Yoga is all about tranquility, peace and serenity. Goat Yoga is about all the above, plus having goats jump on your back.
Goats really enjoy jumping on top of people. Especially when people are in the plank, the crow or the downward dog.
Why, you might ask, would you do yoga in a place where animals will be jumping up and down on top of you?
Because, first of all, goats.
They are very cute, especially baby goats. "They only weigh about 30 pounds," said Megan Kibby, 32, of Decatur. Nor do they have horns or particularly sharp hooves, "so it's not a big deal."
Kibby said goat yoga is “not necessarily relaxing: It is more joyful and playful and cathartic.”
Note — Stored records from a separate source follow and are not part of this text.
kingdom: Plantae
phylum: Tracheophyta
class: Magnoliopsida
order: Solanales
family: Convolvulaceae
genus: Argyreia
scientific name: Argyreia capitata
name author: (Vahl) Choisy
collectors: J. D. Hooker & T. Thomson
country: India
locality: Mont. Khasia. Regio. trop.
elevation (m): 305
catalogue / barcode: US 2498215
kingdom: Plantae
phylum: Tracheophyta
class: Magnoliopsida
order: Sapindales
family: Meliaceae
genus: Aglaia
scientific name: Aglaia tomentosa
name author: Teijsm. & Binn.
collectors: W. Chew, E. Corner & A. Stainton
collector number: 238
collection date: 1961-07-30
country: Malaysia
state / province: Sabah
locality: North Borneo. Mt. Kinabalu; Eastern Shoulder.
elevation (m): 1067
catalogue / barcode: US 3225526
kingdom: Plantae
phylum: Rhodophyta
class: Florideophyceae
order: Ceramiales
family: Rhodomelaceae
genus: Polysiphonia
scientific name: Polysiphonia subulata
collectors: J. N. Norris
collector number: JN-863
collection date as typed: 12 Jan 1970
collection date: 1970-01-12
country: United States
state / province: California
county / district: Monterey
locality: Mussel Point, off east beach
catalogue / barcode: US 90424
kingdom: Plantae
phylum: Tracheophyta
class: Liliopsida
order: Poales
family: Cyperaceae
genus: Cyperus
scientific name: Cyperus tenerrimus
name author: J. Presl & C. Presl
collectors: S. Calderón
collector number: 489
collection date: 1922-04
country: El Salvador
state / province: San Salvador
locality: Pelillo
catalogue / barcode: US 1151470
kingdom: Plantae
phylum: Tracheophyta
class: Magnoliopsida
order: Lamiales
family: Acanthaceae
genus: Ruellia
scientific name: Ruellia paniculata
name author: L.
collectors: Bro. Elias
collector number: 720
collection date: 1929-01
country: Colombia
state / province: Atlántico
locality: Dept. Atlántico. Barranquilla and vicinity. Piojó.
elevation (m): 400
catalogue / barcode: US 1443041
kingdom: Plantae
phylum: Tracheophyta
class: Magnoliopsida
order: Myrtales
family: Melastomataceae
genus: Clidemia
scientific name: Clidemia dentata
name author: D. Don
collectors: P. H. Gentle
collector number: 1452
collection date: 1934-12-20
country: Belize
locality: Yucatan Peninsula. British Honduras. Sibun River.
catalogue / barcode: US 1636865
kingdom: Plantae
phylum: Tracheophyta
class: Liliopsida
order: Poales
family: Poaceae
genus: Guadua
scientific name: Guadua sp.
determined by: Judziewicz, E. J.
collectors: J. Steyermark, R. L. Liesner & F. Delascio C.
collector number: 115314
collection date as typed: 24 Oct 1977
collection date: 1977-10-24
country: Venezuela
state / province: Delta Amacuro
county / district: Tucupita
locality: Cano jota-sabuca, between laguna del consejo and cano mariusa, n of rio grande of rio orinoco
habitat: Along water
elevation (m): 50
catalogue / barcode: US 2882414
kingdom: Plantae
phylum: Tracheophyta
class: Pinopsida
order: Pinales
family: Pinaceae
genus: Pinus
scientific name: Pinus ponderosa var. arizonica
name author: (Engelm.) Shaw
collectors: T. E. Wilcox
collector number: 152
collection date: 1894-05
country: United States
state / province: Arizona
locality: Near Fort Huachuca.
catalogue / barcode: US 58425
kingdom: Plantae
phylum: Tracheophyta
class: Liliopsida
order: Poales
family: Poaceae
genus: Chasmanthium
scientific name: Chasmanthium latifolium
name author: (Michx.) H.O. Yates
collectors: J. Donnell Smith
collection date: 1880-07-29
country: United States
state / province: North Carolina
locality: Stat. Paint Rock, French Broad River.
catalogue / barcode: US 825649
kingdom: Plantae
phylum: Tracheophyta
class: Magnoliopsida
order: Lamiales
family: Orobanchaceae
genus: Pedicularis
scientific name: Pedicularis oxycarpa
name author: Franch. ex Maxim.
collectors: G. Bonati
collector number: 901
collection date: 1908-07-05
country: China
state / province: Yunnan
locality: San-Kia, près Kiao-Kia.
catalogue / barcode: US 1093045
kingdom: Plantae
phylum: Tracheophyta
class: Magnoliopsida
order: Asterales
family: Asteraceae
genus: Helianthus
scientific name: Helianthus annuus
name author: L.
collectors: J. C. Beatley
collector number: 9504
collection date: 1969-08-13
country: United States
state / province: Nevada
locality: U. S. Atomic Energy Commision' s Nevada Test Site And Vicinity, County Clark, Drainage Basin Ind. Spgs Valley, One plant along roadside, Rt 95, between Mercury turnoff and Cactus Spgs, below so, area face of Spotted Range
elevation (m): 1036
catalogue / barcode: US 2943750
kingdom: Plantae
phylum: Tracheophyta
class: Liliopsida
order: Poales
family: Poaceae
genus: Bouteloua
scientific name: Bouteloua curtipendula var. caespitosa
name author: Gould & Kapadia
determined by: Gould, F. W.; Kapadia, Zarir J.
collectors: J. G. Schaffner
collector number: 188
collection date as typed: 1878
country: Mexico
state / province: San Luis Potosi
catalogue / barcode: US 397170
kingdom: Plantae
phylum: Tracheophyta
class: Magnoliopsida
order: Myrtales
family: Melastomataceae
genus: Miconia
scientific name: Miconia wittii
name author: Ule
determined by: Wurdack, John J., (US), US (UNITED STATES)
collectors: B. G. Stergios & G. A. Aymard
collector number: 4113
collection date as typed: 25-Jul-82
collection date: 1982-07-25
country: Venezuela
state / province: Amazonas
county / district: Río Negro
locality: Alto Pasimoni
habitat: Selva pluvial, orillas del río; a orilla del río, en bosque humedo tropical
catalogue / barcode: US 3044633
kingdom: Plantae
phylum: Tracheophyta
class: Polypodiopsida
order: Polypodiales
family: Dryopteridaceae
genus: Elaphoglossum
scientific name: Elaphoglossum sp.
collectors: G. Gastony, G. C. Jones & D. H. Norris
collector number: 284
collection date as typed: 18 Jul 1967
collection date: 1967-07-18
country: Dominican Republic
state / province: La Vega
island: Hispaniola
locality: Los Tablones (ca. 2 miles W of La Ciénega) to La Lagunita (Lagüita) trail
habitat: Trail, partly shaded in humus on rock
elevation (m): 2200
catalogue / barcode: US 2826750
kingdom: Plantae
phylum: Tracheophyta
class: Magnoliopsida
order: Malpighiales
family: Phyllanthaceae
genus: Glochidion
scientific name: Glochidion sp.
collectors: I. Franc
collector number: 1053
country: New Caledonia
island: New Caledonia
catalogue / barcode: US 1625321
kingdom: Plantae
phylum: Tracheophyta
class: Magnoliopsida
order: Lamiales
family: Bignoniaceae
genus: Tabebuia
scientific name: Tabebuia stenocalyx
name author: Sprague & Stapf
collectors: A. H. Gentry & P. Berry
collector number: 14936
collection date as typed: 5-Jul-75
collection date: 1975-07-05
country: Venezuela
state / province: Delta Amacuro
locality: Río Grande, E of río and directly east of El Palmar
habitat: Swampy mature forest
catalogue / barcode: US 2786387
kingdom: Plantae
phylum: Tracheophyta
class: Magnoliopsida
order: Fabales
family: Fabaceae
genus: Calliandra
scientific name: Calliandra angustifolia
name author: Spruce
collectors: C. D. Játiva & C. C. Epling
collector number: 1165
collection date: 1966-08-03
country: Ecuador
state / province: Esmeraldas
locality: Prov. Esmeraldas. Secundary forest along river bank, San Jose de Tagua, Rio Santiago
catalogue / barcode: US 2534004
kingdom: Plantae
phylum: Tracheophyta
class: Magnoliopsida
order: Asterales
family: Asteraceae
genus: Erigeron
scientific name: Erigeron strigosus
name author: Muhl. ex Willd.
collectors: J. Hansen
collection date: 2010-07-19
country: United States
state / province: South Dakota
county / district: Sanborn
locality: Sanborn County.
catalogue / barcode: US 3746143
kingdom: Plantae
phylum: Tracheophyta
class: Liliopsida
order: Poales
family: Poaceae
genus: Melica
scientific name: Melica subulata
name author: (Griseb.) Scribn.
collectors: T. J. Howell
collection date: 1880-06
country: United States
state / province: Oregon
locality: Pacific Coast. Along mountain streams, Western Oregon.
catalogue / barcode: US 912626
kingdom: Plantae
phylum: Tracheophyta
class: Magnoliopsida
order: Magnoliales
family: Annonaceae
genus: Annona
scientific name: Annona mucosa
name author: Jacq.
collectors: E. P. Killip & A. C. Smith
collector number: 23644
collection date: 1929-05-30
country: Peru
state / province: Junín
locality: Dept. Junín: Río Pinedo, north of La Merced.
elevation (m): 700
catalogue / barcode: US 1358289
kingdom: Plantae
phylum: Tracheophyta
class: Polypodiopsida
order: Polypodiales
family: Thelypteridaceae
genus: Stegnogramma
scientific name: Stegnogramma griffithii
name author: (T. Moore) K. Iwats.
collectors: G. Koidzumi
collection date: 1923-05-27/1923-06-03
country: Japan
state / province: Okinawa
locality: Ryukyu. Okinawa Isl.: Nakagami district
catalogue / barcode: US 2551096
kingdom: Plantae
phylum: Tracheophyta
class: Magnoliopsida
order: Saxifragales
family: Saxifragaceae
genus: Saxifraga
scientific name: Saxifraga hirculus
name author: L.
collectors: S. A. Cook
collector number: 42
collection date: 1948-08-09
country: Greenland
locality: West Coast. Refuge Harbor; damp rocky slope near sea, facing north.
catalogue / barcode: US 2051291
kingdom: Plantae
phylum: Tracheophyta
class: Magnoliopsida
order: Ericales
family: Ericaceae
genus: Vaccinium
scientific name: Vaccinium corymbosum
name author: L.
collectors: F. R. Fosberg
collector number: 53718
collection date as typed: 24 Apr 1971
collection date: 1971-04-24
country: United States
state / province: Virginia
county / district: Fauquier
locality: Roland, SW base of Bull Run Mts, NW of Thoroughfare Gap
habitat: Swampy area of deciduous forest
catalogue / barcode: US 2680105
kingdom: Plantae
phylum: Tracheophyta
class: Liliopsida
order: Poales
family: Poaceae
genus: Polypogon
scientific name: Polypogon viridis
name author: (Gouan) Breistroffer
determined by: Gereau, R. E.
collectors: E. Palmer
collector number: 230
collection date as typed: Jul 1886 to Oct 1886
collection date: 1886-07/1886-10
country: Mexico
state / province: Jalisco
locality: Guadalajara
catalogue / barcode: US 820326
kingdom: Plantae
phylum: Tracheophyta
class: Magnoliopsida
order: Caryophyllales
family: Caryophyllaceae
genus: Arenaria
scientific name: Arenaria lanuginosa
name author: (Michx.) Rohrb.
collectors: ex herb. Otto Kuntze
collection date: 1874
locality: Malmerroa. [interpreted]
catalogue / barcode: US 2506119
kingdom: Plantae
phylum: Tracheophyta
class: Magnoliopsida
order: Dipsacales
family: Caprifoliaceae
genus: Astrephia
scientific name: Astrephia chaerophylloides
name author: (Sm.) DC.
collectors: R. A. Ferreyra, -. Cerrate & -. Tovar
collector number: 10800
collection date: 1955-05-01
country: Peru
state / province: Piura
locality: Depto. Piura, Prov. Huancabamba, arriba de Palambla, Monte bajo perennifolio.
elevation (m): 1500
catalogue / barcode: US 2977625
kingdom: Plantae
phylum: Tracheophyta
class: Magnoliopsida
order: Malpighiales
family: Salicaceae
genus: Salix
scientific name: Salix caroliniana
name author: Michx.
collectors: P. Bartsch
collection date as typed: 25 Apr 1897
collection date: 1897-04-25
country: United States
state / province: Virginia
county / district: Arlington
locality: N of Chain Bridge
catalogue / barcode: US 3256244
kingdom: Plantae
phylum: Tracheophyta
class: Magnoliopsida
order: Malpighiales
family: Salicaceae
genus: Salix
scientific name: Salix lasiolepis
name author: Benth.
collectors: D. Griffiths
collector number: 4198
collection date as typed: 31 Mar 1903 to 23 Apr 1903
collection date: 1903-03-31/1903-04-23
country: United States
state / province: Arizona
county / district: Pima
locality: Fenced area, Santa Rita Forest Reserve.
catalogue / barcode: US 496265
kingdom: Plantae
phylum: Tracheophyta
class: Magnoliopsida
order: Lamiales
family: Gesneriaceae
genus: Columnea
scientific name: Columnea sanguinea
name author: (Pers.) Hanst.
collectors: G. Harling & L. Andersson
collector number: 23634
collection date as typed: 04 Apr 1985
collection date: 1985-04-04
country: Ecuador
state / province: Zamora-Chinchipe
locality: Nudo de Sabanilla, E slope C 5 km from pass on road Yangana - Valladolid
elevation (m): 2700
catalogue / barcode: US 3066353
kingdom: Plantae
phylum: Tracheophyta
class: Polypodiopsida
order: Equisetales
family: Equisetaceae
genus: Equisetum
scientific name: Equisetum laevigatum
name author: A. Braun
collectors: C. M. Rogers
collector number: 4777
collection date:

It is also popular, at least online. Goat yoga videos from New Hampshire and Oregon show happy men and women stretching, and happy goats romping around them and, occasionally, jumping on top of them.
"People are desperate for something that is pure and peaceful. They are like, yes, give me some goats," said Lainey Morse of the Willamette Valley in Oregon, in one video. "It's really hard to be in pain and sad when there's baby goats jumping around you."
Goat Yoga in Oregon:
Kibby, who is a certified yoga instructor and also the co-owner of a small herd of goats, doesn’t pretend to have come up with the idea for the animal-assisted exercise. “I cannot claim to be the inventor of goat yoga, but I may be the first in Georgia,” she said.
Friends who take her classes at Metropolitan Studios in East Atlanta Village made a point of tagging her in the goat yoga videos, and finally she got the hint.
The goat yoga classes (for which there is a three-month waiting list) will begin May 6. Besides generating fun, they will serve an additional purpose: to raise cash for a new goat-centered landscaping business.
By this winter Red Wagon Goats will grow its six-goat herd to about 30 animals, Kibby said, and will begin using them to clear ivy, kudzu and other pest plants from the backyards of customers.
Kibby and her partner Jason Lewis believe that using goats rather than chemicals to clear weeds will lead to a healthier landscape. Herbicides, she said, can leach into the soil, into groundwater and vegetable gardens, and can kill off bees and other helpful insects. She’d like to see more families use the ecologically sound approach of setting out a herd of hungry, horned animals to attack those clinging vines.
“We think we’ll be doing the community a lot of good,” said Kibby, speaking for herself and for Bobby McGee, Emmylou, Sheeba, Tassili, Harley and Boeing.
Kibby and Lewis and company are not quite ready to deploy. They need more goats, portable electric fencing, a livestock trailer and some other gear, which they are using crowdfunding to underwrite. But they have high hopes. "We are passionate about getting Metro Atlanta OFF chemicals and on goats," they write on their Indiegogo web page.